Dunque voi capite l’importanza fondamentale che l’acqua abbia avuto nella storia di questa città e quanto sia stata ardua la lotta contro la natura arcigna. Ho il fondato sospetto che sia stato il padreterno stesso (o i padreterni olimpici dell’epoca) a ridurre drasticamente la portata idrica dei bacini vedendo che razza di stirpe malefica e autodistruttiva stava edificando la polis. Difatti si passò in breve tempo dai sontuosi “fiumi” alle modeste “gebbie”, vasche quadrate o rettangolari in cemento che raccoglievano le sottili vene d’acqua ricavate dopo duro lavoro di scavo nella roccia viva o collegate con sistema di sollevamento prima ad asino rotante e poi a pompa idraulica, a pozzi così profondi che Dante stesso deve aver in qualche modo visitati e tratto spunti interessanti per i gironi infernali.

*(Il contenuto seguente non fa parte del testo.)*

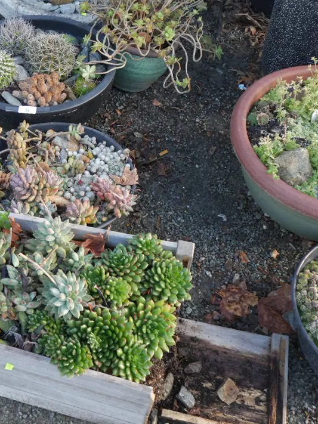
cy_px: 161
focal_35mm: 49
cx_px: 112
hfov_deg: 29.5
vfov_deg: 38.7
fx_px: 600
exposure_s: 1/60
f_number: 4
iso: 200
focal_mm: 17
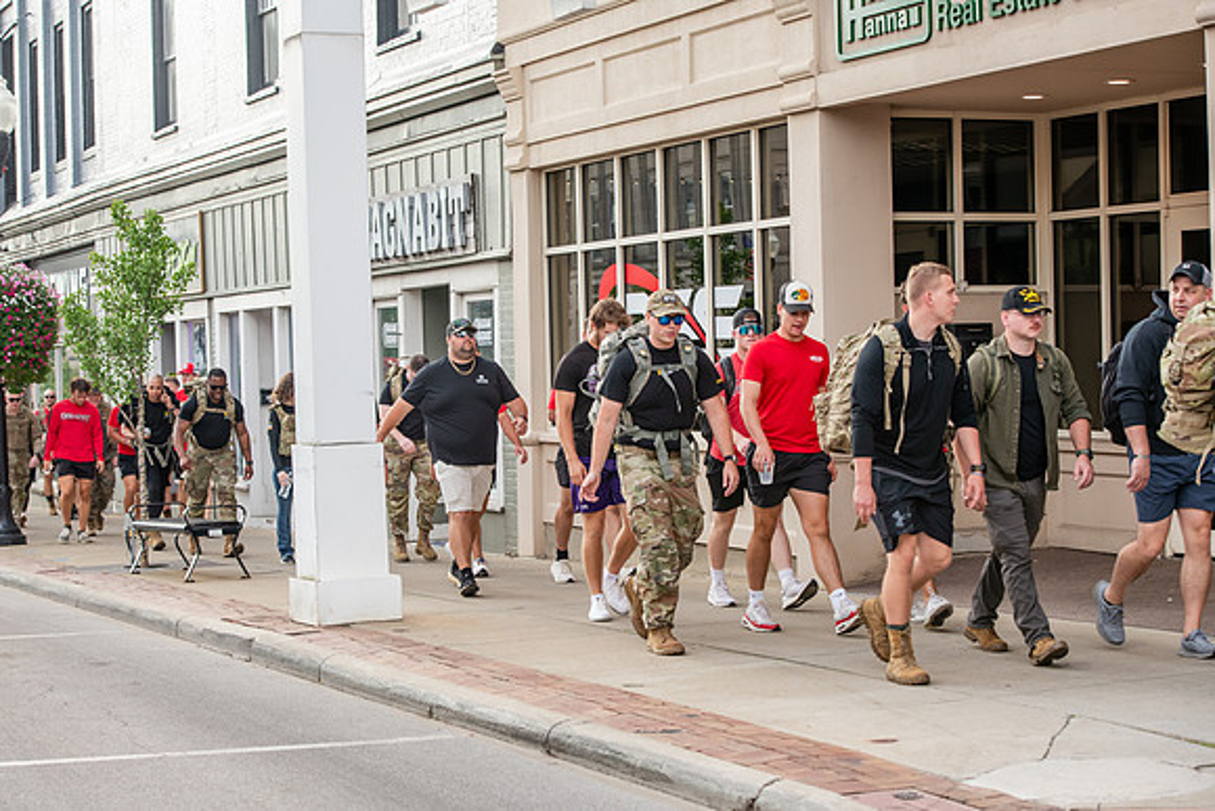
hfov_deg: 28.8
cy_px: 406
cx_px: 608
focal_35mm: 70
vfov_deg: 19.5
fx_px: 2363
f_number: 5.6
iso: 400
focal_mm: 70
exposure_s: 1/320
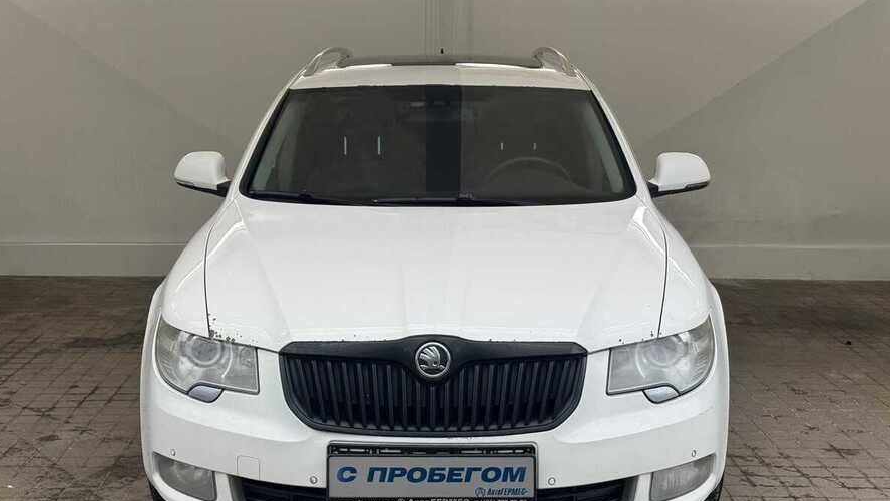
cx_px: 444
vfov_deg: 22.6
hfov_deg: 39.2
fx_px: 1251
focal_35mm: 53
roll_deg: -1.3
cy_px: 281
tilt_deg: -12.3
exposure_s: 1/765
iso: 64
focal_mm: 6.76
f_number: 1.78
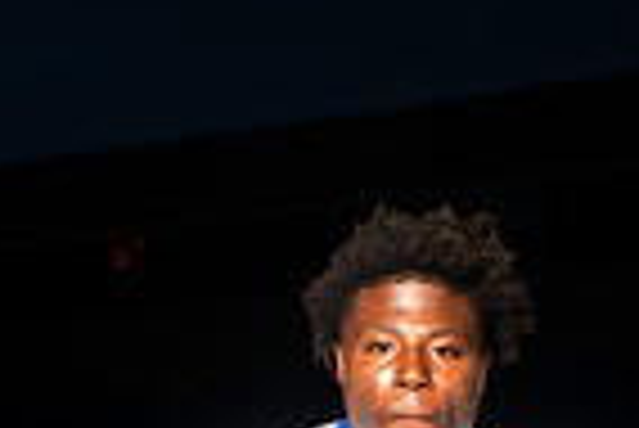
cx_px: 423
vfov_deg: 8.4
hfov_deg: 13.5
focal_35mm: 152
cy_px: 951
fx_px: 2701
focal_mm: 48
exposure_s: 1/320
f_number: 7.1
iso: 800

La Gebbia anticipò di parecchi secoli la diffusione capillare delle fontane pubbliche e fu la principale fonte di approvvigionamento idrico anche ad uso alimentare. Da qui il famoso detto “ndi mbivisti acqua i gebbia!”, che non racconta soltanto una circostanza storicamente accaduta ma è diventata una allegoria sempre attuale per indicare il cittadino, che addivenuto a qualche ruolo di rilievo, fa il sofisticato e il fine intenditor del bel vivere, magari proprio mentre sorseggia un bicchiere di minerale proveniente da due anni di Tir sotto il sole cocente ma di marca famosa (l’acqua ma anche il Tir stesso magari).
E tenete conto che in questa citta il “Ruolo di rilievo” non è da ritenersi appannaggio delle alte cariche politiche, economiche o mafiose. Qui basta essere pure usciere o custode di cimitero per sentirsi in un ruolo “di rilievo” rispetto, per esempio, al comune cittadino. E’ una gerarchia di rilievi che non conosce limite alcuno: a Reggio si sente “di rilievo” pure un gommista che ha riparato la gomma ad un assessore rispetto a un altro che ripara solo biciclette. E’ di rilievo il banconista rispetto al garzone che porta vassoi di caffè e granite peri peri, il picciotto rispetto a un aspirante picciotto. Figuratevi quanto se la tirano quelli ai livelli più alti del potere.
Un potere che, ora lo sappiamo per certo, è direttamente proporzionale all’acqua di gebbia metaforicamente ingurgitata, anche se non sono lontani i tempi in cui essa (l’acqua di gebbia) potrebbe tornare ad essere ingurgitata tutt’altro che metaforicamente.